Data bias is when the available training data is not accurate or representative of the target population. Data bias is extremely common (it’s often hard to collect perfectly-representative, and perfectly-accurate data), and care arise in multiple ways:

  • Measurement error - if a tool is not well calibrated, measurements taken by that tool won’t be accurate. Likewise, human biases can lead to measurement error, for instance, if people systematically over-report their height on dating apps, or if doctors do not believe patient’s self-reports of their pain levels.
  • Response bias - for instance, when conducting a survey about customer satisfaction, customers who had very positive or very negative experiences may be more likely to respond.
  • Representation bias - the data is not well representative of the whole population. For instance, doing clinical trials primarily on white men means that women and other races are not well represented in data.

Through the rest of this lesson, if we use the term “bias” without any additional context, we will be referring to social bias that stems from statistical bias.

Case Study

With a partner or small group, choose one of the three case study options. Read or watch individually, then discuss as a group how bias manifested in the training data, and what strategies could correct for it.

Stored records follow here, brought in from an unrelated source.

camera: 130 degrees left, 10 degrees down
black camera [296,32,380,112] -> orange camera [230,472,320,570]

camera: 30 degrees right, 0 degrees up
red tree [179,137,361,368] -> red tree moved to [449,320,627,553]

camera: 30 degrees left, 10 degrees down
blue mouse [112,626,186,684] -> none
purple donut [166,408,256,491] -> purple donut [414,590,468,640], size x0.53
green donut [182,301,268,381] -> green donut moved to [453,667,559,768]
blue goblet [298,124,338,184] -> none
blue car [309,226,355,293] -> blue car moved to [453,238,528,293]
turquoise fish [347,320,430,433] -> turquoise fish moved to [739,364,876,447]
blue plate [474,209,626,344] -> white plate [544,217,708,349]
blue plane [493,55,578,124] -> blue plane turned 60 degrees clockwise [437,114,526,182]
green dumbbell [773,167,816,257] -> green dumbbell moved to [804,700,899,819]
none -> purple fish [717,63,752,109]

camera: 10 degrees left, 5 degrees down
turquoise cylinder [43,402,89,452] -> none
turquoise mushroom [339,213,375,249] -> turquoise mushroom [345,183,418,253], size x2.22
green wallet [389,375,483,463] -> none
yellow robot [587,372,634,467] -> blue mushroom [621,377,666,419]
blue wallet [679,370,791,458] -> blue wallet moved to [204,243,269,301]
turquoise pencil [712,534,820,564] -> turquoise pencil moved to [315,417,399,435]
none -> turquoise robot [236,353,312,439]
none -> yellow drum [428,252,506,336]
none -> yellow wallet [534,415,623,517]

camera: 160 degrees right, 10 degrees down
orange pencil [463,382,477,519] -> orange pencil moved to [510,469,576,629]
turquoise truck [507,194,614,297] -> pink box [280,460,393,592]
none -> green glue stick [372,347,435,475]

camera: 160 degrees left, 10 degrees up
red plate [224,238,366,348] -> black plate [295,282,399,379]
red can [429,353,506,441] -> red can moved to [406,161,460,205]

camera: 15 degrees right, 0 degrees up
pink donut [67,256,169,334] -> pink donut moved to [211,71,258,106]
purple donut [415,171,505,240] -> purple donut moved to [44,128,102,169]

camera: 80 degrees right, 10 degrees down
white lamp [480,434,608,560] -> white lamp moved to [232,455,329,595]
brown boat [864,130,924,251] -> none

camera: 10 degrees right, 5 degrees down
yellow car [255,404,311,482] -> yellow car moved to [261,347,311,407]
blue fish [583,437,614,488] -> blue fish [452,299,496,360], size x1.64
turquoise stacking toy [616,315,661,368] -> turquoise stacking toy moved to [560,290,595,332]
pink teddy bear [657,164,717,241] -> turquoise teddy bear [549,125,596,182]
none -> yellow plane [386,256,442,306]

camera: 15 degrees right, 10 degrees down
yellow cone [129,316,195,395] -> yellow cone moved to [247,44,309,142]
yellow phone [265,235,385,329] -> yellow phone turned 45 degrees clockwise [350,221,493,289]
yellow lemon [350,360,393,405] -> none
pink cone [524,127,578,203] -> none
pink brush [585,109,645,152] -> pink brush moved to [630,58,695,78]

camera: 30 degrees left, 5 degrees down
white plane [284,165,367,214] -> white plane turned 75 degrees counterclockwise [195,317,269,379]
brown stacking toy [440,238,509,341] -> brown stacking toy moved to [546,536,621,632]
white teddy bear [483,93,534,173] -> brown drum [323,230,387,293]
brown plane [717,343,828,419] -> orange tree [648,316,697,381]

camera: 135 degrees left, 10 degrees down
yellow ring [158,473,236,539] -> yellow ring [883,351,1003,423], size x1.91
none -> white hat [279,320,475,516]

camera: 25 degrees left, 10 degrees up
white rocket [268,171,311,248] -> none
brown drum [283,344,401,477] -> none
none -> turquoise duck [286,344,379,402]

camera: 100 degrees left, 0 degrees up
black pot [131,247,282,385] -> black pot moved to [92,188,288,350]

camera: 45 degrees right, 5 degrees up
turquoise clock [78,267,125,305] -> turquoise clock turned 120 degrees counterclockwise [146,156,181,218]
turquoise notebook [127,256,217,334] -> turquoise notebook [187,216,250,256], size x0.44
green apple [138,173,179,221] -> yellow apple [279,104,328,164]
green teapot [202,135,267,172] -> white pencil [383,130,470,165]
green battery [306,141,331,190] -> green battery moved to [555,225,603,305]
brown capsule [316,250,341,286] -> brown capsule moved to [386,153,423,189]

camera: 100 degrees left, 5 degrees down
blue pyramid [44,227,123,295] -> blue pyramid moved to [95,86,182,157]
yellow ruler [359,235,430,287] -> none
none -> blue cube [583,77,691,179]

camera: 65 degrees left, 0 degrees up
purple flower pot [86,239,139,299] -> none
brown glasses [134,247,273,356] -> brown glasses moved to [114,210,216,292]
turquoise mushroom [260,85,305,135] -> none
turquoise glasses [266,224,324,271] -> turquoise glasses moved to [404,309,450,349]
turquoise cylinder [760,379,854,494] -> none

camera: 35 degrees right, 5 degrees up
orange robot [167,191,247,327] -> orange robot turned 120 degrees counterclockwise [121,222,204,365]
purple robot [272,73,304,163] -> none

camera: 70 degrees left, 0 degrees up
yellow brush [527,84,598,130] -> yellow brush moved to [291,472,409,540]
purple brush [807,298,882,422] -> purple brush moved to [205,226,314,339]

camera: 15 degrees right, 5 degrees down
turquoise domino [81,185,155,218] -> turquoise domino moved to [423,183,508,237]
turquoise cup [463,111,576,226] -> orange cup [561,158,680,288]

After the discussion, share with the whole workshop what you discussed.

  1. Predictive policing
  2. Facial recognition (video, 5 min.)
  3. Amazon hiring tool

Key Points

  • Some tasks are not appropriate for machine learning due to ethical concerns.
  • Machine learning tasks should have a valid prediction target that maps clearly to the real-world goal.
  • Training data can be biased due to societal inequities, errors in the data collection process, and lack of attention to careful sampling practices.
  • “Bias” also refers to statistical bias, and certain algorithms can be biased towards some solutions.